**Instructions to follow:**
From the line containing "Table 3. Evolution" to the last line of the records below, repeat every line exactly and add nothing else.

**Material provided:**
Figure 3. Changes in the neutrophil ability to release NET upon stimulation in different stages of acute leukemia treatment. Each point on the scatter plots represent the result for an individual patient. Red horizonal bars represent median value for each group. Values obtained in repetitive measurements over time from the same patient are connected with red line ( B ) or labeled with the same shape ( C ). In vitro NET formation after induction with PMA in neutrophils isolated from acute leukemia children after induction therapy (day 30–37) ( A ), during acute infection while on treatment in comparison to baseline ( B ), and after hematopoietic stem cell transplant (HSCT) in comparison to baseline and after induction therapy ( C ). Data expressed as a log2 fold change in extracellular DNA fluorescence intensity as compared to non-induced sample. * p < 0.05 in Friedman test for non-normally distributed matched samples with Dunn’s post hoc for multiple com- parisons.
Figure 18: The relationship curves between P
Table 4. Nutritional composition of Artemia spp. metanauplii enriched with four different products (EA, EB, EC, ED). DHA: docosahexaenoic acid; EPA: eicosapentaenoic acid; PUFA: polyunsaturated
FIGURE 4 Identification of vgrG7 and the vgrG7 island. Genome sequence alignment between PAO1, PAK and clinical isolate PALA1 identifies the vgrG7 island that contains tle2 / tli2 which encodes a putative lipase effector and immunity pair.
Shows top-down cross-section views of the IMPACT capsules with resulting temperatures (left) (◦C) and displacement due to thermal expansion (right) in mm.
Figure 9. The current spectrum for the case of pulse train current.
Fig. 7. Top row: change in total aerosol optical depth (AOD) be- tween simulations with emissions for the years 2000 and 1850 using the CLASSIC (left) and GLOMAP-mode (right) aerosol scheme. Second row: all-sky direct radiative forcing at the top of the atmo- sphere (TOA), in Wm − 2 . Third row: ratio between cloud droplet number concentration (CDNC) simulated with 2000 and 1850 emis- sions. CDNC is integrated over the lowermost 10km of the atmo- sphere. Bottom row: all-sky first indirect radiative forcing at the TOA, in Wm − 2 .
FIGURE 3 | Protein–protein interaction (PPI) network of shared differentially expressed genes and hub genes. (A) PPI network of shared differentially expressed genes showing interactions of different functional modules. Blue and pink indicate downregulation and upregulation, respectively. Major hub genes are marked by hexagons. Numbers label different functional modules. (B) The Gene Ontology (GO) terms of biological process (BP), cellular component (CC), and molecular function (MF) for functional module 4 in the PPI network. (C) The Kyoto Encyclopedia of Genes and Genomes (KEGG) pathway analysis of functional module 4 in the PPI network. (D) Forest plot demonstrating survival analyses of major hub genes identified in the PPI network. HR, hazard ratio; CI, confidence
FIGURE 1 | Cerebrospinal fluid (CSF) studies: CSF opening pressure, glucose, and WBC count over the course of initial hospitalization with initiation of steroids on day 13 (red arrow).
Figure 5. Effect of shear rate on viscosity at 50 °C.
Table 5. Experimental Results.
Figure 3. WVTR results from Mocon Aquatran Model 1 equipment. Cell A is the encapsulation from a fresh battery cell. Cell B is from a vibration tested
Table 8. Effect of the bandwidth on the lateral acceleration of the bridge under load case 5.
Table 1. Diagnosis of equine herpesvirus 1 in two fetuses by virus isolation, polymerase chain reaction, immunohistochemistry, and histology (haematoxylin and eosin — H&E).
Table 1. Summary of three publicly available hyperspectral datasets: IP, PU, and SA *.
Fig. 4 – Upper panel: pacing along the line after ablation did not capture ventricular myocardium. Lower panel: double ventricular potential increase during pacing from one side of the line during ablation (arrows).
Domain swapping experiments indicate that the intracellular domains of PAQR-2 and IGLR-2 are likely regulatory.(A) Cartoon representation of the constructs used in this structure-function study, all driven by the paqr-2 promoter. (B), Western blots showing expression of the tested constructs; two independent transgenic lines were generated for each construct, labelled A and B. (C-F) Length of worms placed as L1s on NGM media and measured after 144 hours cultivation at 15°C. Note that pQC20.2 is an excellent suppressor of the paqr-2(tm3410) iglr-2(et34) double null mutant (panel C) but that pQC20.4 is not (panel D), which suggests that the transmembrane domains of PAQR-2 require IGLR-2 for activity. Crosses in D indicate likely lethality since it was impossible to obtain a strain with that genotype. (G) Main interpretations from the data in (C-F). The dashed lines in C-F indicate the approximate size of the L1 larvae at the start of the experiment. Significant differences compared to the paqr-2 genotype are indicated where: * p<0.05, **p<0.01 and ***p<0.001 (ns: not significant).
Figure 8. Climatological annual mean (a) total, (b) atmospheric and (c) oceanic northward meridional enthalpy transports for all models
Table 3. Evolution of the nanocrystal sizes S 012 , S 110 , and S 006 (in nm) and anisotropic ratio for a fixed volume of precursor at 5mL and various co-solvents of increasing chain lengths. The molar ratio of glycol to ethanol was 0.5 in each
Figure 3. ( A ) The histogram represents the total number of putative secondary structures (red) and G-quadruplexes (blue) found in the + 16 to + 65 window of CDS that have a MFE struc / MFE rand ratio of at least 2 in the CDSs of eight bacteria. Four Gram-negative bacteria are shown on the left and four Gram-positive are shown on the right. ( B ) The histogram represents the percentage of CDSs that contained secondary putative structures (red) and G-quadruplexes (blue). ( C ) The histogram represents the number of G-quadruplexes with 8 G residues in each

**Exercise answer:**
Table 3. Evolution of the nanocrystal sizes S 012 , S 110 , and S 006 (in nm) and anisotropic ratio for a fixed volume of precursor at 5mL and various co-solvents of increasing chain lengths. The molar ratio of glycol to ethanol was 0.5 in each
Figure 3. ( A ) The histogram represents the total number of putative secondary structures (red) and G-quadruplexes (blue) found in the + 16 to + 65 window of CDS that have a MFE struc / MFE rand ratio of at least 2 in the CDSs of eight bacteria. Four Gram-negative bacteria are shown on the left and four Gram-positive are shown on the right. ( B ) The histogram represents the percentage of CDSs that contained secondary putative structures (red) and G-quadruplexes (blue). ( C ) The histogram represents the number of G-quadruplexes with 8 G residues in each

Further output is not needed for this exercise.